Je n’avais donc aucune raison d’être ni étonné ni déçu, en tout cas je ne pouvais être surpris. Exaspéré sans doute, qui ne le serait pas, et puis mon dieu on a toujours quelques velléités à voir les choses avancer, s’améliorer, prendre un cours plus heureux.

C’était d’ailleurs sans doute le plus insupportable, cet espoir ridicule qui vient, malgré vous, vous laissez espérer des lendemains qui chantent : l’ami qui vous a ouvert la bonne porte, le recruteur qui fait fi de votre âge, le patron qui croit en votre enthousiasme.
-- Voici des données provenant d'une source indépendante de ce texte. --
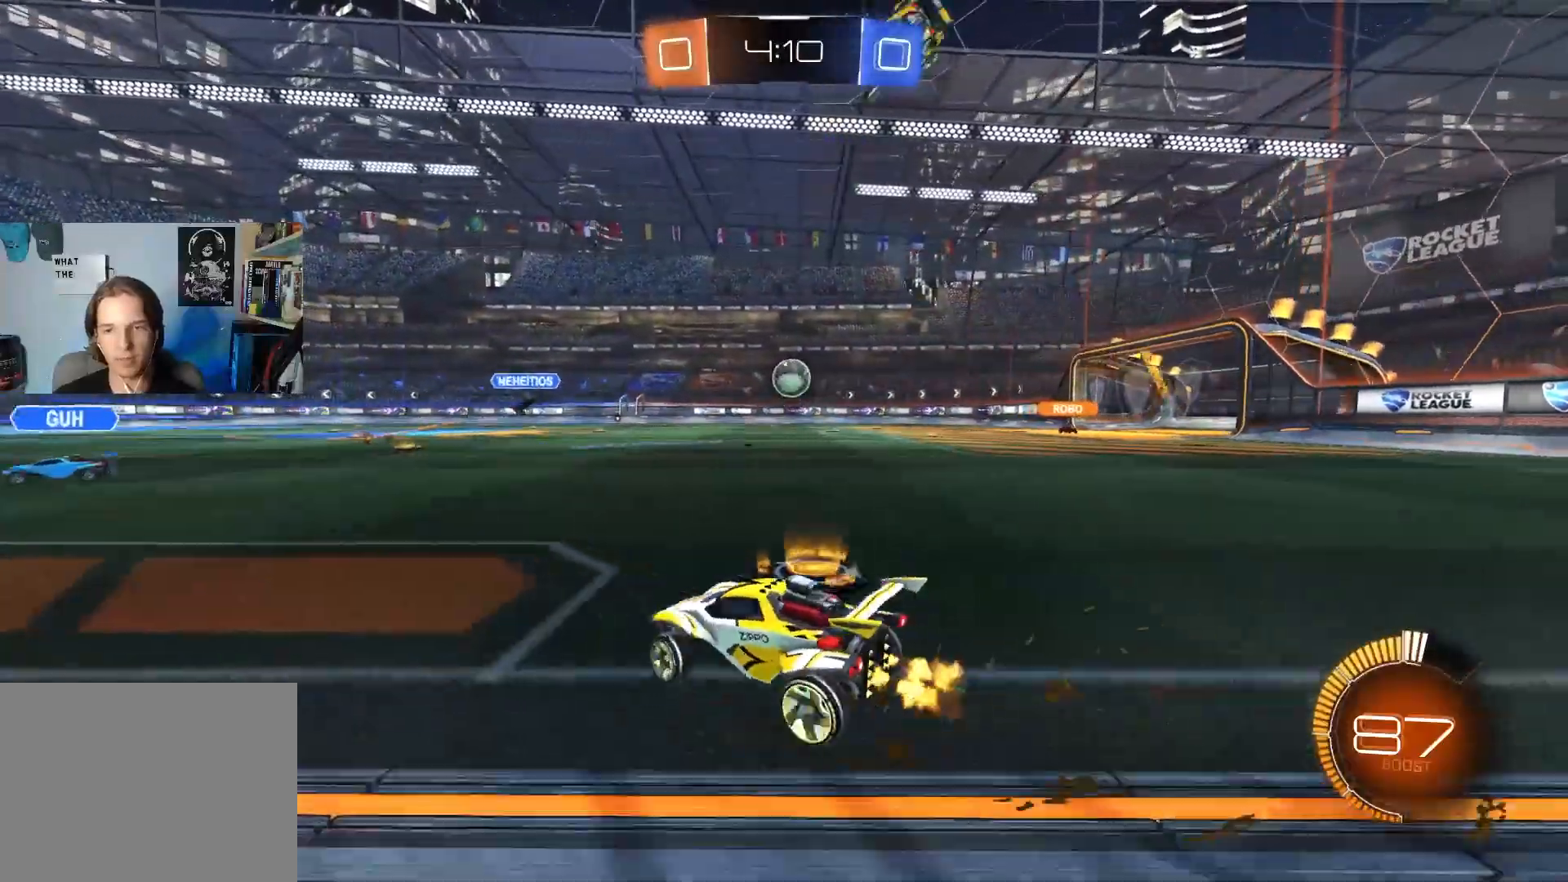
{"buttons": ["CIRCLE", "R2"], "left_stick": "down-right", "right_stick": "center", "events": [[67, "CIRCLE", "down"]]}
Et peut-être cette impossibilité très humaine de rester dans ce désespoir permanent. Avec au bout du chemin l’inéluctable évidence de la chute, de ces marches qu’il faudra descendre plus ou moins vite, de l’appartement qu’il faudra quitter, la famille qui inévitablement éclatera, la misère est un coin redoutable qui s’enfonce dans la moindre fissure fut-elle ignorée de chacun. Le couple part en morceau, c’est d’ailleurs la meilleure solution, se côtoyer tous les jours quand on a perdu cette habitude des décennies, ce n’est pas simple, compter chaque sou c’est pire encore, puis viennent les questions les autres celles qu’au début on ne posait pas, fruit de bien des interrogations, alimenter par les avis de chacun et leurs fameux conseils. Alors il faut se défendre, se justifier, à ce petit jeu on se fatigue vite, les portes claquent, elles claqueront souvent, de plus en plus violement, puis plus du tout, la solitude enfin.
La solitude des cafés, des rues, des couloirs, la solitude de ce lieu où vous avez vécu et qu’il faudra bien un jour quitter, question de temps, de mois, vous le savez, c’est inévitable , le penser est insupportable, le dire pire encore, alors vous vous taisez. Vous vous taisez devant ce vide qui s’annonce, sans violence, peut-être celui de votre désespoir, de ces nuits sombres que l’on dit blanche, des ces matins immobiles chaque jour plus insupportables, et de ces larmes qui ne viennent pas, d’ailleurs à quoi bon.

Quels mots a-t-il utilisé ? Ah oui : je n’avais pas l’ADN, terme fourre-tout qui permet de tout justifier, y compris et surtout vos rides, vos cernes, vos cheveux grisonnants, il a les mêmes mais il est du bon côté de la table, pas vous. Il ajoute au cas où, qu’il doit tenir de l’équipe de sa culture, sa dynamique et d’ajouter presque cynique : « Moi-même je passerai presque pour un dinosaure ». J’ai connu plus subtil.

Je le regarde en souriant, l’envoyer promener c’est tentant, en un temps je l’aurai fait, je crois même qu’au début de cette galère je l’ai fait. Je pourrai bien sûr lui demander ce qu’il veut dire par ADN ? Je vois venir tout un cortège de réponses possibles : du genre « vous êtes bien le premier à poser la question » ou « ce que l’on entend tous par ADN » ou bien « si ce n’est pas évident pour vous c’est grave », ou encore une kyrielle d’autres phrases toutes faites du même tonneau, alors je reste aimable, presque affable et je le quitte enfin après une poignée de mains respectueuse. Inutile de demander quelle est la suite : la réponse est dans son sourire, c’est la fin de l’après-midi , la soirée sera à peine commencé qu’il m’aura déjà oublié. Mais moi demain, après-demain et les jours d’après , je ressasserai encore cet entretien où, assis dans ce fauteuil, je sentais tout le poids du ridicule et du médiocre : comment ai-je pu oser croire qu’il y avait une solution a ceci ?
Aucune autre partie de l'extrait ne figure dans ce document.